There are in the case two contempts, which are separate and distinct; one in borrowing the money, and the other in failing to return it in response to the court's order.

[1, 2] In borrowing money, the respondent was guilty of misbehavior in office, and was guilty of contempt as defined in Rem. Rev. Stat., § 1049, subd. 3. That contempt was complete when the money was borrowed, and was not a continuing offense. The first proceeding to enforce the return of the money was instituted more than one year after the date that the money was acquired. Section 2005, Rem. Rev. Stat., after providing that prosecutions for the offenses of murder and arson where death ensues may be commenced at any period after the commission of the offense, and for offenses the punishment of which may be imprisonment in the penitentiary, within three years after their commission, further provides that prosecutions for all other offenses may be commenced "within one year after their commission: . . ."

The one-year period of limitation provided in the statute applies to the present case, and the proceeding to have the money returned not having been instituted until after the expiration of the statutory period of *446 limitation, the cause was properly dismissed as to this charge.Gompers v. United States, 233 U.S. 604.

[3] As to the failure to return the money, this contempt was not committed until the order was entered requiring the return thereof and the failure to comply with the order. The trial court made no formal findings of fact and conclusions of law, but in its judgment recited that the evidence established that the respondent was not able to produce any funds to pay the amount owing to the administratrix, although he had exercised every possible effort to do so, and that there was no evidence tending to show that he had done anything whatever to disable himself from paying the money subsequent to the initiation of the original proceeding.
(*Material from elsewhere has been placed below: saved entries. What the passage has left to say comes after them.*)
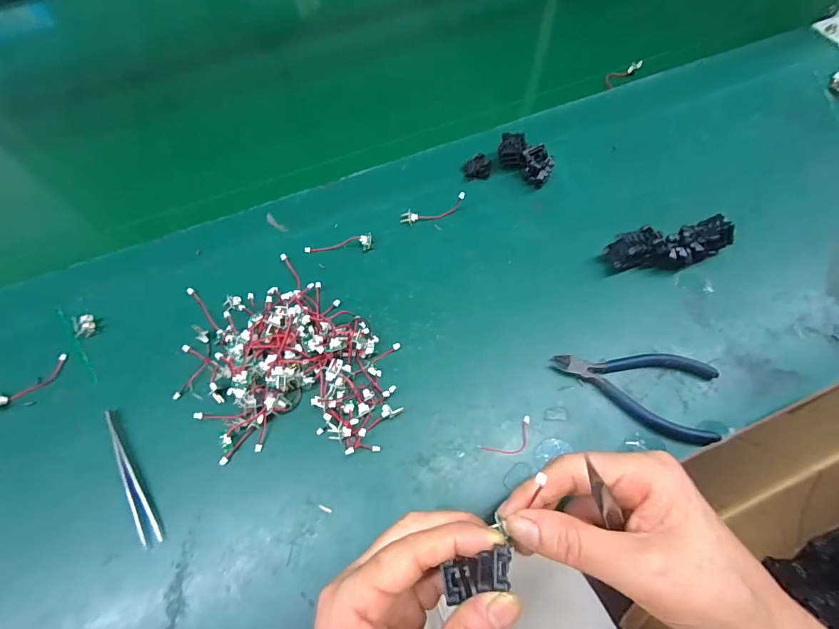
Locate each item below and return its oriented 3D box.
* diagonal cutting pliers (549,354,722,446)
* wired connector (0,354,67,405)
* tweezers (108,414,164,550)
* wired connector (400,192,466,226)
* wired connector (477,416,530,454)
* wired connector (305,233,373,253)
[{"bbox_3d":[0.165,0.049,0.315,0.119,0.011,0.060,23,68,12],"label":"diagonal cutting pliers"},{"bbox_3d":[-0.303,0.054,0.317,0.064,0.005,0.016,-35,69,-13],"label":"wired connector"},{"bbox_3d":[-0.207,0.114,0.294,0.012,0.008,0.103,-31,68,-12],"label":"tweezers"},{"bbox_3d":[0.012,-0.099,0.383,0.061,0.018,0.015,-11,65,-3],"label":"wired connector"},{"bbox_3d":[0.066,0.093,0.301,0.044,0.004,0.019,-28,67,-11],"label":"wired connector"},{"bbox_3d":[-0.074,-0.064,0.375,0.061,0.012,0.012,-3,65,0],"label":"wired connector"}]

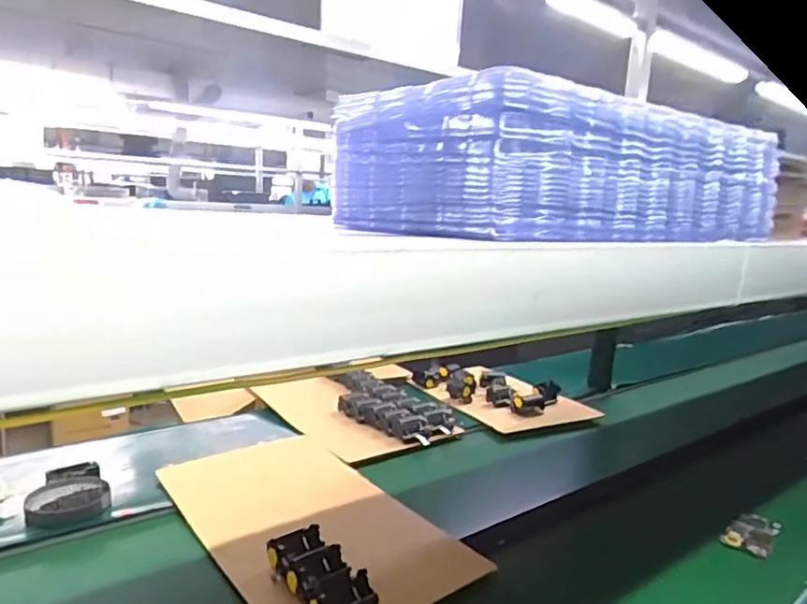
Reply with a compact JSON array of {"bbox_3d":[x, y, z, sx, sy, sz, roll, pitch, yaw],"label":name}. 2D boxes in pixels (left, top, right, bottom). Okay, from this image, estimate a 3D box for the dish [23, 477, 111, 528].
[{"bbox_3d":[-0.522,0.302,0.889,0.110,0.026,0.122,-3,11,-32],"label":"dish"}]

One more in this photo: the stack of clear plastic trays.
[{"bbox_3d":[0.153,-0.113,0.526,0.382,0.096,0.219,-5,13,-41],"label":"stack of clear plastic trays"}]

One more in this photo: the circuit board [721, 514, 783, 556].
[{"bbox_3d":[0.556,0.369,0.912,0.066,0.014,0.115,8,17,42],"label":"circuit board"}]

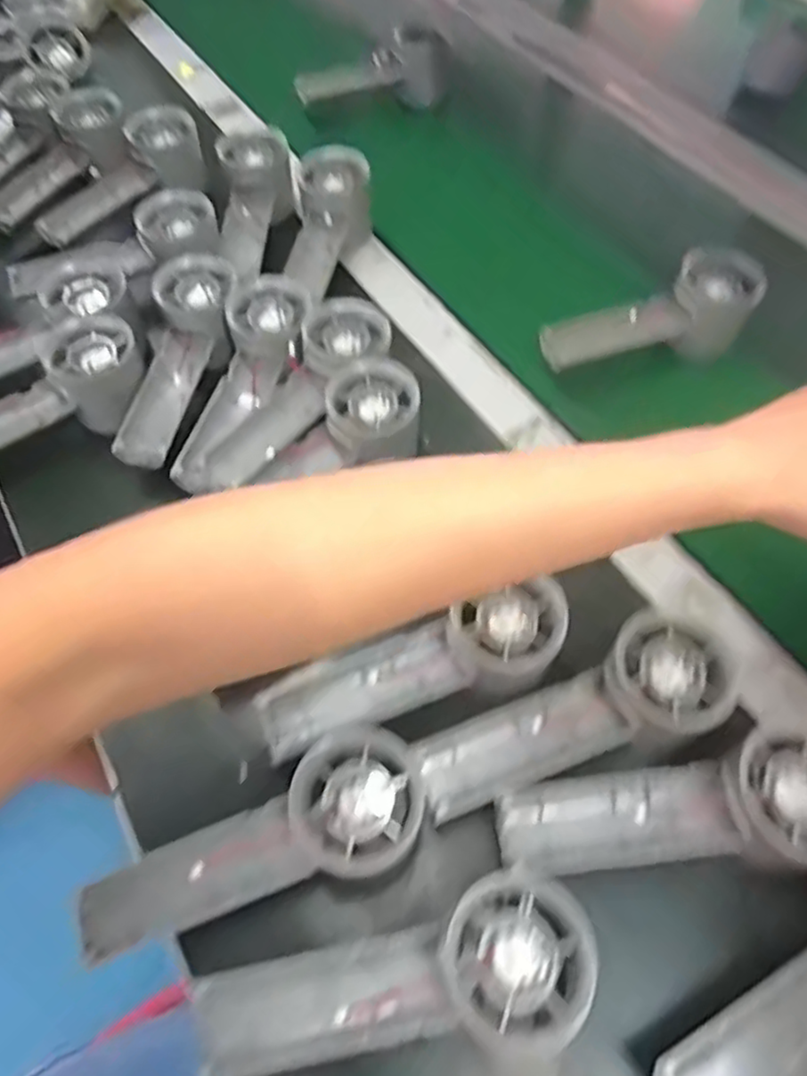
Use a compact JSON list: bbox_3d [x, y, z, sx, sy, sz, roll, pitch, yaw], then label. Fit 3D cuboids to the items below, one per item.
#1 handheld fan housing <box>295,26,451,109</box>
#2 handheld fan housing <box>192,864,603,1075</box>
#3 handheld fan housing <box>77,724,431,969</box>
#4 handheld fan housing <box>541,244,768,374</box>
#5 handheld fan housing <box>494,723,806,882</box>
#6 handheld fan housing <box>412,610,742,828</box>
[{"bbox_3d":[-0.032,-0.463,0.670,0.153,0.057,0.051,-21,61,-12],"label":"handheld fan housing"},{"bbox_3d":[-0.003,0.179,0.265,0.157,0.027,0.056,-12,59,-7],"label":"handheld fan housing"},{"bbox_3d":[-0.062,0.137,0.290,0.157,0.027,0.061,-25,62,-15],"label":"handheld fan housing"},{"bbox_3d":[0.174,-0.155,0.484,0.153,0.066,0.051,-20,61,-12],"label":"handheld fan housing"},{"bbox_3d":[0.123,0.125,0.296,0.152,0.029,0.059,-11,59,-7],"label":"handheld fan housing"},{"bbox_3d":[0.085,0.087,0.318,0.152,0.027,0.057,-23,61,-14],"label":"handheld fan housing"}]

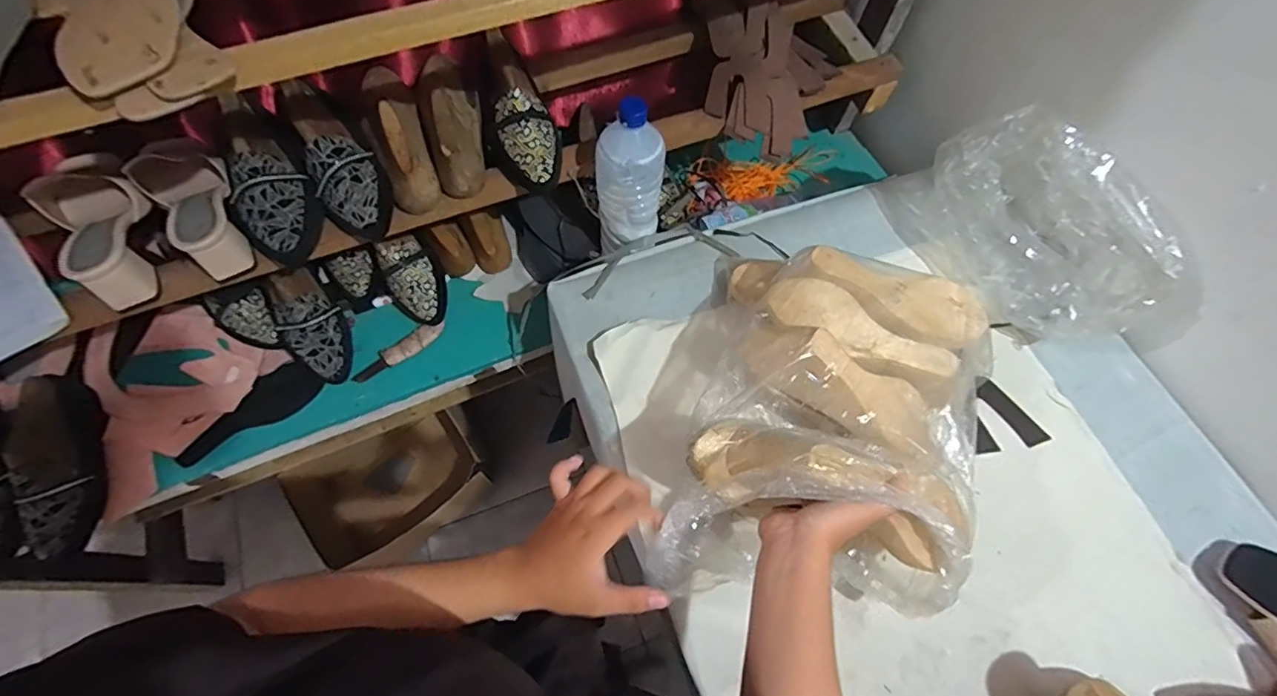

The rule is general that the inability of an alleged contemner, without fault on his part, to render obedience to an order or decree of the court is a good defense to a charge of contempt for the disobedience of the order or decree. But where the alleged contemner has voluntarily or contumaciously brought on himself disability to obey the order, the rule is otherwise.McKissack v. Voorhees, Miller Co., 119 Ala. 101, 24 So. 523;Rudd v. Rudd, 184 Ky. 400, 214 S.W. 791; Allen v. Woodward,111 Tex. 457, 239 S.W. 602, 22 A.L.R. 1253. In a note appended to the case last cited, many authorities are assembled from the Federal and state courts sustaining the rule above stated. Under that rule and the facts as found by the trial court, which are sustained by the evidence, the court did not err in refusing to punish the respondent for contempt because he did not return the money.

The case of Smith v. McLendon, 59 Ga. 523, is based upon different facts, but the rule that absolute inability to pay is a good defense is recognized.

In the case of Wise v. Chaney, 67 Iowa 73, *447 24 N.W 599, there were two contempts, as here, one in paying out the money of an estate without authority of court, and the other in failing to return it. That case, however, differs from this in that, there, the statute of limitations had not run against either of the contempts.

The judgment will be affirmed.

BEALS, C.J., STEINERT, BLAKE, and TOLMAN, JJ., concur.